私たちは2016年の夏、全ぷれセミナーに山口雅代さんをお招きしました。その後も私たちはゆるやかにつながってきました。
彼女は、2022年9月から小海町高原美術館で開催した「浮田要三と『きりん』の世界」展にはるばる大阪から駆けつけてくださいました。展覧会に合わせて息子さんの思い出を綴ったエッセー集『心がふるえた日』も出されました。
そして2023年7月7日に1955年に出版された詩集『ありとリボン』を復刻した新版を出版されました。
敗戦当時『きりん』の常連投稿小学生だった山口雅代さんのこの詩集を編んだのは、選者のひとりで、当時の第一線の詩人だった竹中郁さん。
これは子どもを取り巻く現在を考えるのに大切な本、戦後間もなく大人が子どもにどう向き合ったのかを知る良い本です。
『きりん』の編集を担った浮田要三さんがそうされたように「人間について考える」ための契機にもなると思います。
法人代表理事 西幸代
わたし
お人ぎょうは
ひゃっかてんに
いくらでも うっているけど
わたしは どこにも
うってはいない
せかい中に
わたしは たったひとりだけ
それに かあちゃんは
わたしを しかる
詩集の紹介
山口雅代さんは、少女時代の『きりん』への詩の寄稿に始まり、編集者の浮田要三さんや選者の足立巻一さんとの長年のお付き合いを経て来られた、いわば児童詩誌『きりん』の生き証人です。
前頁に掲げた「わたし」という詩は、おどろくことに、彼女がまだ小学校に上がる前にお母さんに語ったことばを口述筆記して記録された作品です。
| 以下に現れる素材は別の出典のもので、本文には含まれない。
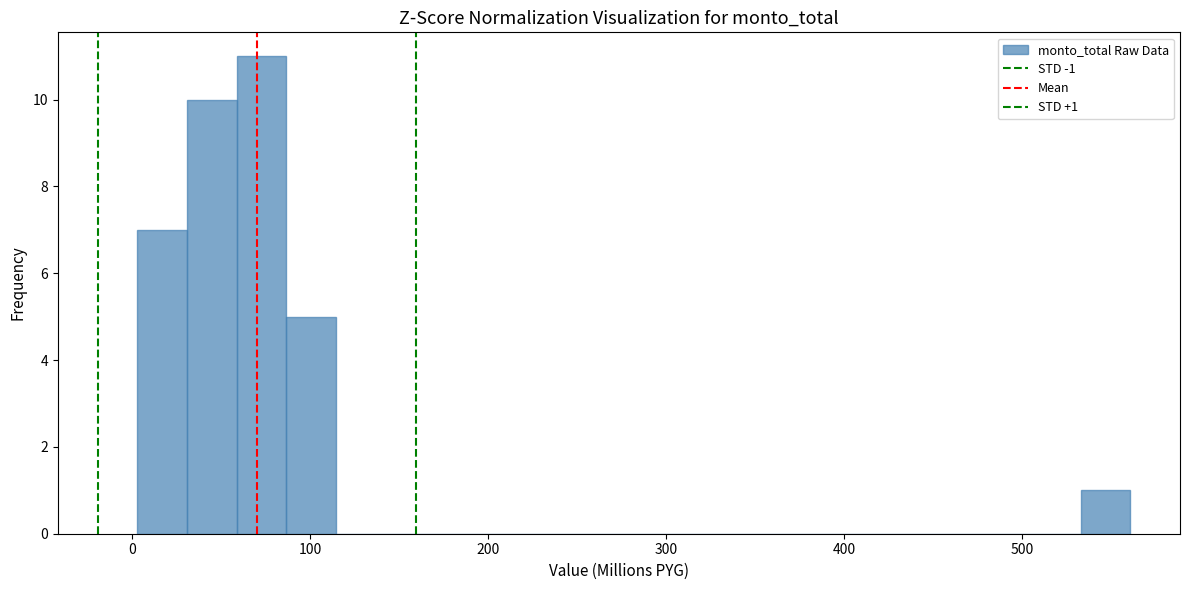

Read against the x-axis, roughly where is the centre of the tallest bar?

70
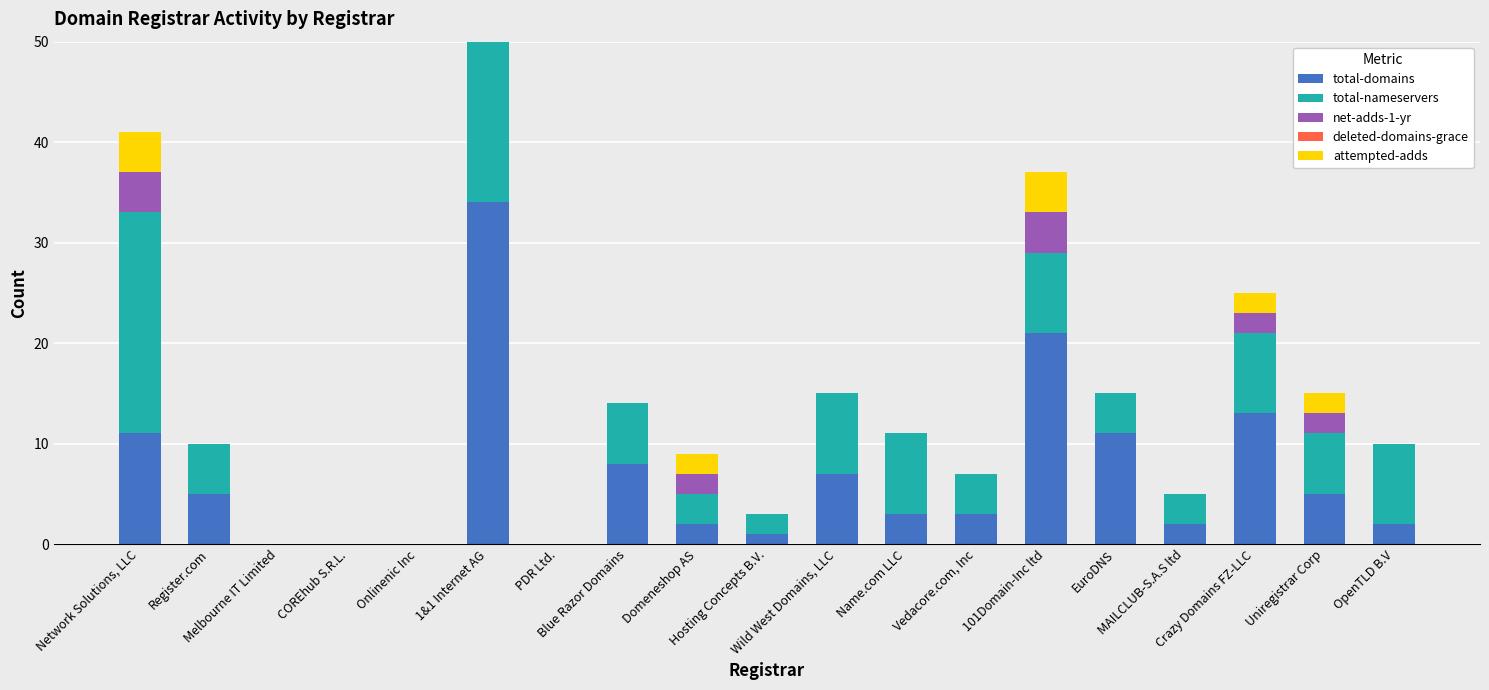

What is the maximum value for total-domains?

34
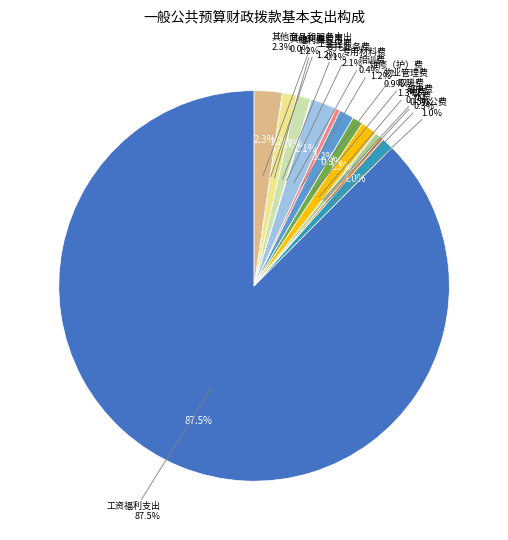

How many segments does this pie chart have?

15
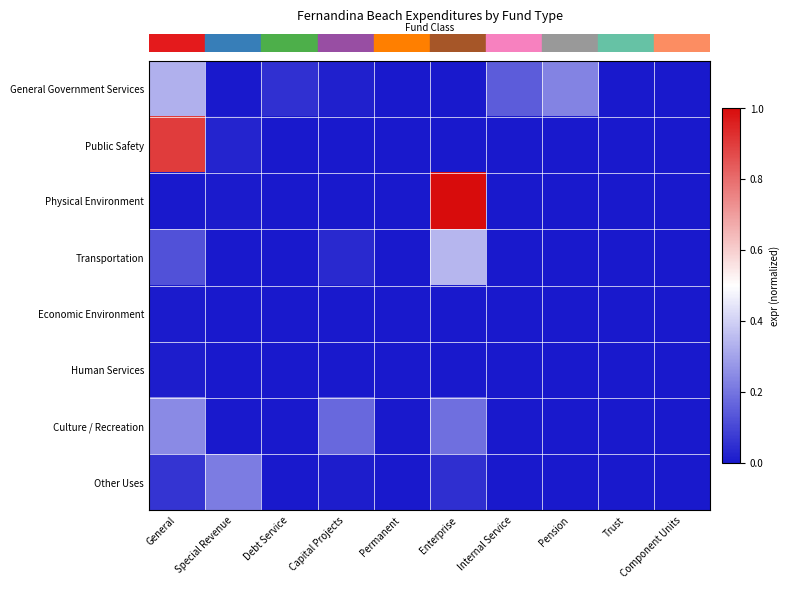

Count the number of categories in the chart.

10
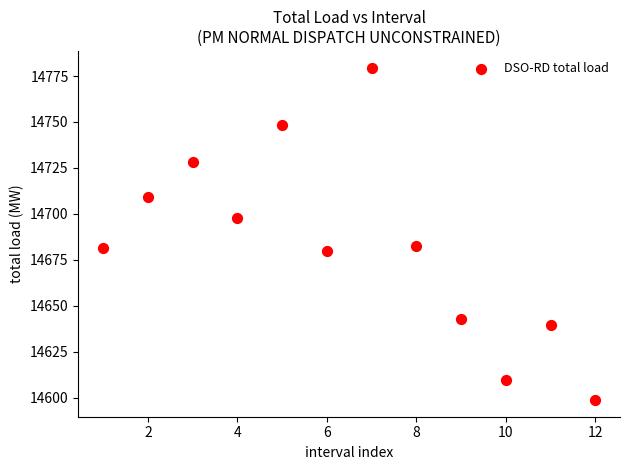

What is the range of X values (max minus min)?

11.0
この詩を読んだ竹中郁さんは、そこに現れた「自我」や「批評精神」を高く評価して、山口さん親子を個別に訪問されました。
もともと、お母さんが小学校卒業を記念してガリ版で出版した雅代さんの詩集から、竹中さんが詩を選び直され東京の出版社から出版されたのが『ありとリボン』でした。
今回の新版では、詩集の復刻に加えて、雅代さんの「はじめに」と題された前書きと、足立巻一さん、浮田要三さん、黒田清さんによる文章が記載されています。これらの全体から、私たちはこの詩集の成り立ちについて知ることができます。
いつの時代にあっても、子どもの心の純粋さには変わりはありません。浮田さんがかつて語られたとおり、大切なのは、子どもの純粋な心の表出である作品(詩や作文や絵など)に対する大人の姿勢なのです。
どうか、みなさんもこの詩集をお読みいただき、ご感想をお寄せください。
浮田要三研究家 宮尾 彰
推薦します
新版「ありとリボン」に寄せて 小﨑 唯(浮田要三長女)
新版「ありとリボン」は、脳性麻痺という障がいを持って生まれた(天才少女詩人)山口雅代さん(80歳)が、小学校入学前から卒業するまでの詩(口述筆記含)を母ワサカさんがまとめられた、「ガリ版刷りの手作り詩集」から生まれたものです。
その詩集を見た竹中郁先生が編集をされ、「ありとリボン」と名前を付けて出版されました。(1955年)
竹中先生編集の「ありとリボン」を、この度、「『きりん』のこと」足立巻一、「山口雅代さんのこと」浮田要三、「山口雅代さんとの出会い」黒田清(元読売新聞記者)の付録を付けて、新版「ありとリボン」として発刊されました。
この詩集は、必ずや万人の心を深く耕し、生きる歩みに強い勇気を与えてくれると確信しています。
特に心打たれたのは、「山口雅代さんとの出会い」の中に出てくる、雅代さんから黒田清さんに宛てた、ご自身の「生きる指針を得た時の経験」を綴った長い手紙です。
この本は、「はじめに」から始まり、当時の「雅代さんの詩」以外のすべて(あとがき、年譜、付録「きりん」)を自らの心に納めた後に、当時の雅代ちゃんの世界に入られることをお勧めします。
1人でも多くの方の「生きる力」の応援団になれますよう、願っています。